Seit Ende Mai durften Schwimmbäder wieder öffnen, die Saison für Freibäder neigt sich langsam aber sicher dem Ende zu. Trotz der heißen Temperaturen in diesem Sommer verbuchen die Betreiber der Schwimmbäder ein Minus. Dies liegt zum einen an den zusätzlichen Kosten für Hygienemaßnahmen, wie mehrfacher Reinigung am Tag und kürzeren Öffnungszeiten, zum anderen an limitierten Besucherzahlen. Auch Turnhallen und andere kommunale Sportstätten bekommen die Auswirkungen der Corona-Pandemie zu spüren. Durch die zusätzlichen Auflagen entstehen hohe Kosten für die Betreiber, die sie nicht gedeckt bekommen.

Weil uns die Freizeiteinrichtungen vor Ort am Herzen liegen und wir diese erhalten und fördern möchten, fordern wir als CDU-Landtagsfraktion einen Ausgleich der Einnahmeausfälle und coronabedingten Investitionskosten für Schwimmbäder, Turnhallen und weitere kommunalen Einrichtungen in Höhe von 30 Millionen Euro. Wir setzen uns dafür ein, dass vor Ort nicht die Lichter ausgehen.

## Aufgaben
1. Beantworten Sie mithilfe des Textes zu den Schwimmbädern diese Fragen:
(a) Seit wann durften Schwimmbäder wieder öffnen?
(b) Welche Einrichtungen bekommen neben den Schwimmbädern ebenfalls die Auswirkungen der Corona-Pandemie zu spüren?
(c) Wie hoch ist der Ausgleich, den die CDU-Landtagsfraktion fordert?
2. Zählen Sie alle Einrichtungen auf, für die die CDU-Landtagsfraktion laut dem Text zu den Schwimmbädern einen Ausgleich fordert.
Die Datensätze braucht man zur Bearbeitung nicht.

## Datenauszug
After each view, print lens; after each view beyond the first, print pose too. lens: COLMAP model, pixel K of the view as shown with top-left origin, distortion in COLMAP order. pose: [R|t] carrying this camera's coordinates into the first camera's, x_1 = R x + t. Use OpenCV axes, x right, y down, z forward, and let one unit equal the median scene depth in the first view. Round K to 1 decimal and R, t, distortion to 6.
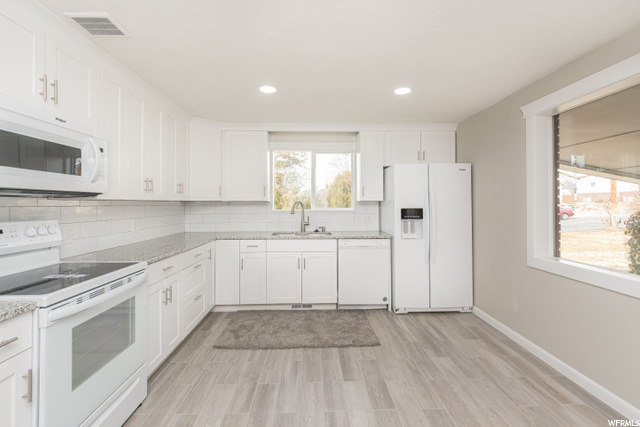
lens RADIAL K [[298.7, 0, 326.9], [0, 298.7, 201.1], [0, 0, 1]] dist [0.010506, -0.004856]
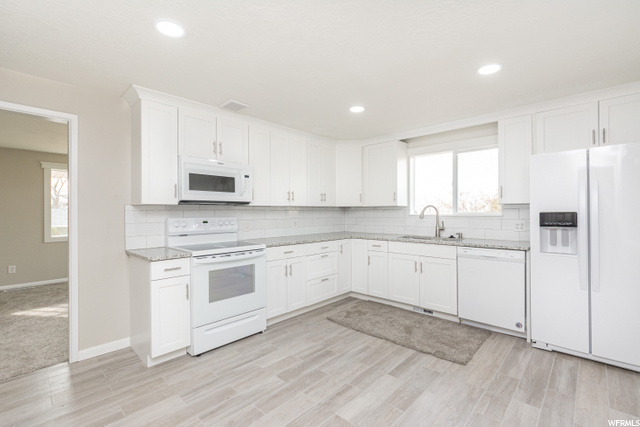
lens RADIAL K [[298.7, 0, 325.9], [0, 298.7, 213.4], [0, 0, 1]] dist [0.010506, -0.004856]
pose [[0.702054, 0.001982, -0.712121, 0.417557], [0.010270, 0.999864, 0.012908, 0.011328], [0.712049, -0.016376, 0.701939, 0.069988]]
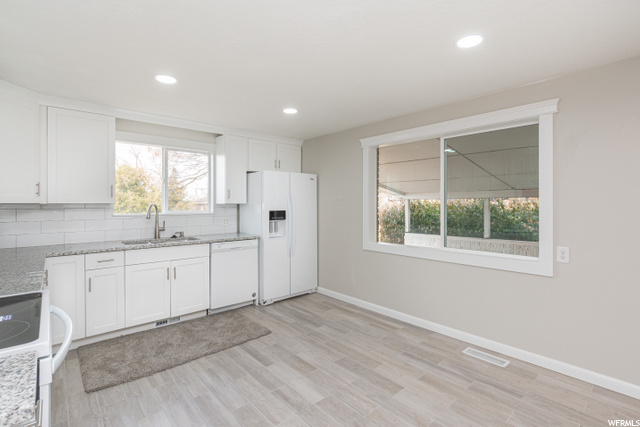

==

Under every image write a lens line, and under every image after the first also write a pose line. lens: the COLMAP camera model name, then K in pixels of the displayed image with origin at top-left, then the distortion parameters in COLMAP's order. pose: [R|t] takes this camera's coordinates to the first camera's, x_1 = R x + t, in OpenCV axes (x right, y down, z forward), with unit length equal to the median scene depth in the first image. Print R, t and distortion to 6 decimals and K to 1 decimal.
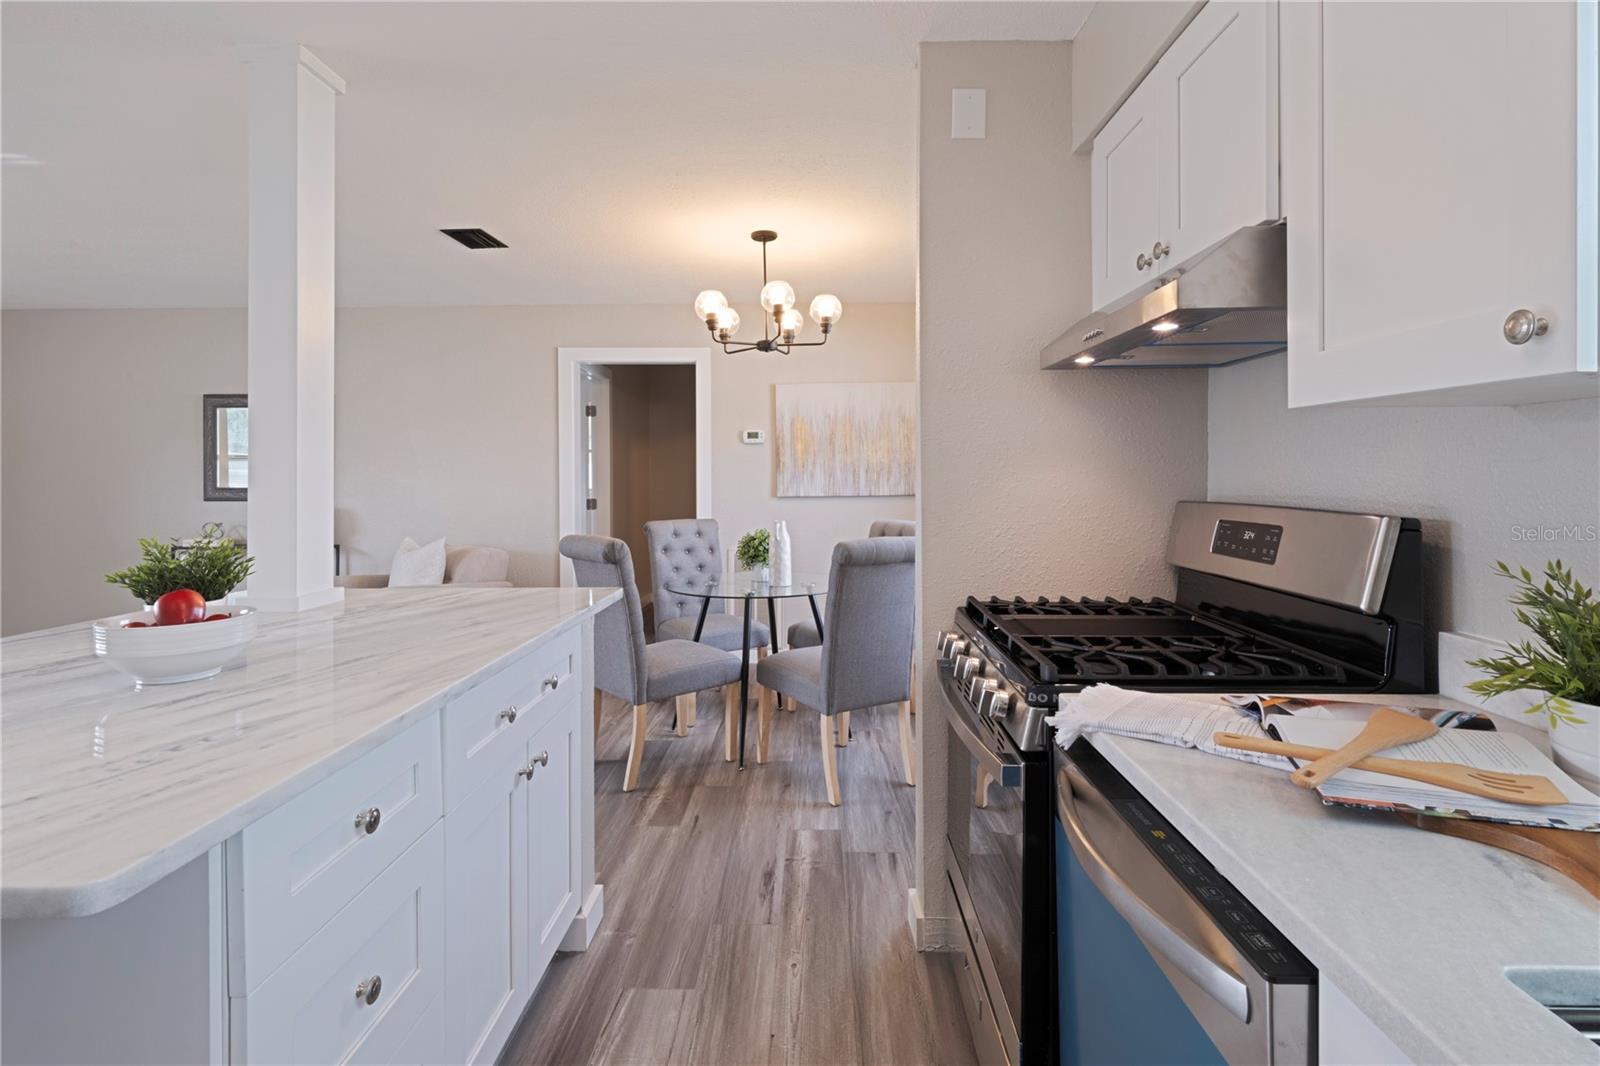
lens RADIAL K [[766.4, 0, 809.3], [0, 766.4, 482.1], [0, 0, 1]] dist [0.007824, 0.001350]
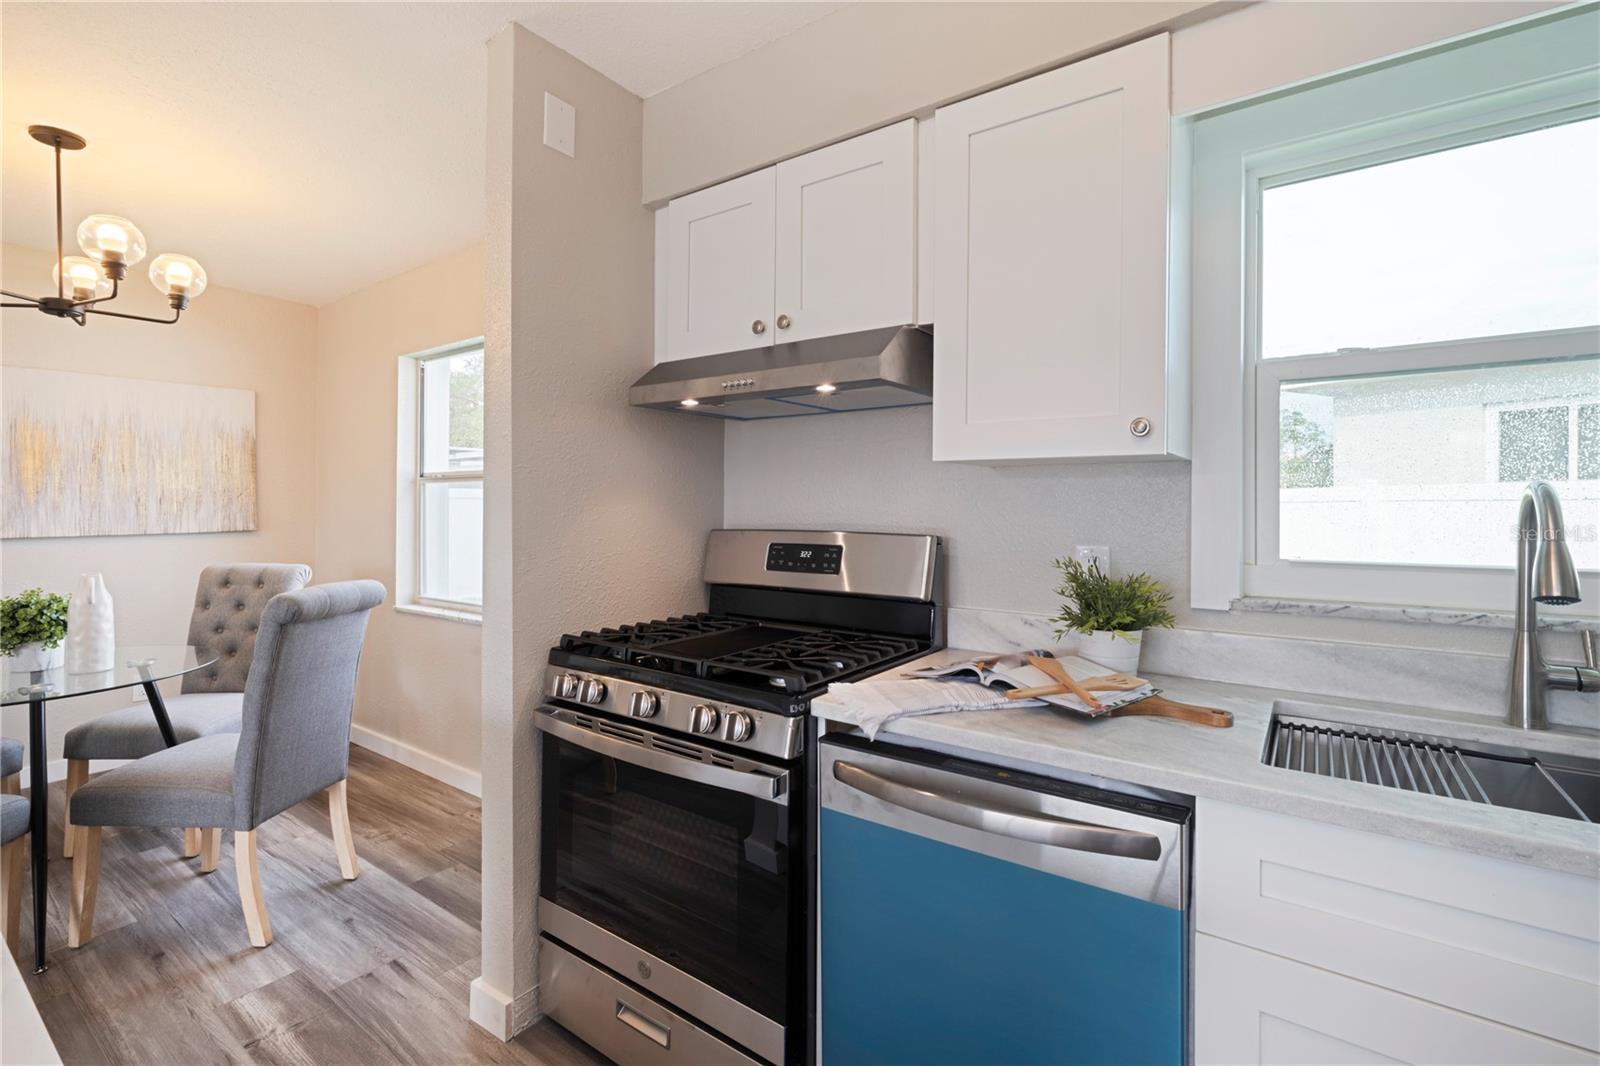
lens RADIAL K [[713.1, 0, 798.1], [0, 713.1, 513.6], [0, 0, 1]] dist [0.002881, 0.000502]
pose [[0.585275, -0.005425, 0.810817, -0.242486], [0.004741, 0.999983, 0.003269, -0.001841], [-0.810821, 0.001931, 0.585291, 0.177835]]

## Lösungen
1.
(a) Seit Ende Mai.
(b) Turnhallen und andere kommunale Sportstätten.
(c) 30 Millionen Euro.

2. Schwimmbäder, Turnhallen und weitere kommunale Einrichtungen.